1440 is the amount of previous minutes you want to search the log file for. 1440 = last 24 hours.

"ntpd" is one of the strings that is in the lines of logs that you're interested in.

"stratum" is another string on the same line that you expect to find the "ntpd" string on. Specifying these two strings (luance and Err1310) isolates and processes the lines you want a lot quicker, particularly if you're dealing with a huge log file.

5 specifies Warning. By specifying 5, you're telling the program to alert as WARNING if there are at least 5 occurrences of the search strings you specified, in the log file within the last 60 minutes.

10 specifies Critical. By specifying 10, you're telling the program to alert as CRITICAL if there are at least 10 occurrences of the search strings you specified, in the log file within the last 60 minutes.

-foundn specifies what type of response you'll get. By specifying -foundn, you're saying if anything is found that matches the specified strings within the 60 minute time frame, then that should be regarded as a problem and outputted out.

Summarized Explanation:

As you can see, the logrobot tool is monitoring a log file. The arguments that are passed to the tool instructs it to do the following:

Within the last 60 minutes, if the tool finds less than 5 occurrences of the specified strings in the log file, DO NOT alert. If the tool finds between 5 to 9 occurrences of the specified strings in the log, it'll alert with a WARNING. If the tool discovers 10 or more instances of the strings in the log within the last 60 minutes, it'll alert with a CRITICAL.

Now, let us look at the result of the command:

2---240---108---ATWFILF---(Apr/13)-(03:35)---(Apr/14)-(03:35:23)

There are 6 columns which are separated by 3 hyphens (---).  The first column shows the exit code of the command you just ran.  0 means all is well. 1 means WARNING, which means, LOGROBOT discovered conditions that fell under the WARNING specification you provided.  2 means CRITICAL, which means, the worst case scenario has been reached.

In this particular example, here's what the output is telling us: 

You requested to have the /var/log/messages file scanned as far back as 24 hours ago (1440 minutes).

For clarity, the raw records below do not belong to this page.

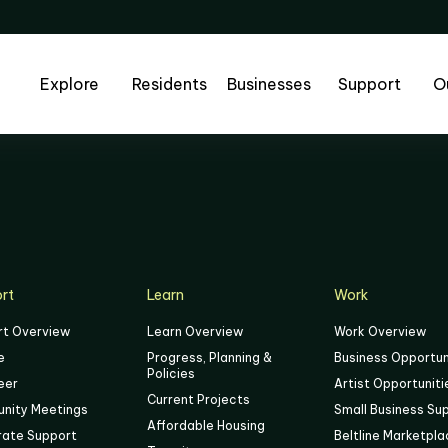
Explore
Residents
Businesses
Support
O
rt
Learn
Work
rt Overview
Learn Overview
Work Overview
e
Progress, Planning &
Business Opportun
Policies
eer
Artist Opportuniti
Current Projects
nity Meetings
Small Business Su
Affordable Housing
rate Support
Beltline Marketpl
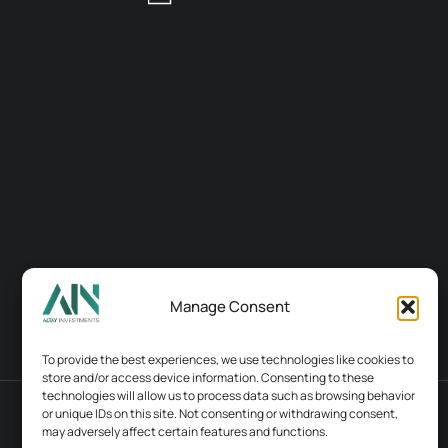
Manage Consent
To provide the best experiences, we use technologies like cookies to
store and/or access device information. Consenting to these
technologies will allow us to process data such as browsing behavior
or unique IDs on this site. Not consenting or withdrawing consent,
Terms & conditions
Contacts
may adversely affect certain features and functions.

The timeframe that was scanned was from [ April 13, 03:35 ] to [ April 14, 03:35 ].  After scanning through the records that were written to the log in that time frame, LOGROBOT found 108 lines that contained both strings of "ntpd" and "stratum 2".  Also, as an FYI, the last date and time those specific strings were found in the log file was 240 seconds ago.

Other common log monitoring scenarios

Log File Content

Scan content of log files for new occurrences (or lack thereof) of specific keywords, strings or patterns.

Log File Size

Monitor the sizes of single or multiple log files - alert if log size breaches predefined thresholds.

Log File Growth

Monitor the growth of single or multiple log files - alert when the monitored logs stop receiving new data.

Log File Timestamp

Monitor the timestamp of single or multiple logs. Alert, if logs are older than X amount of minutes or hours.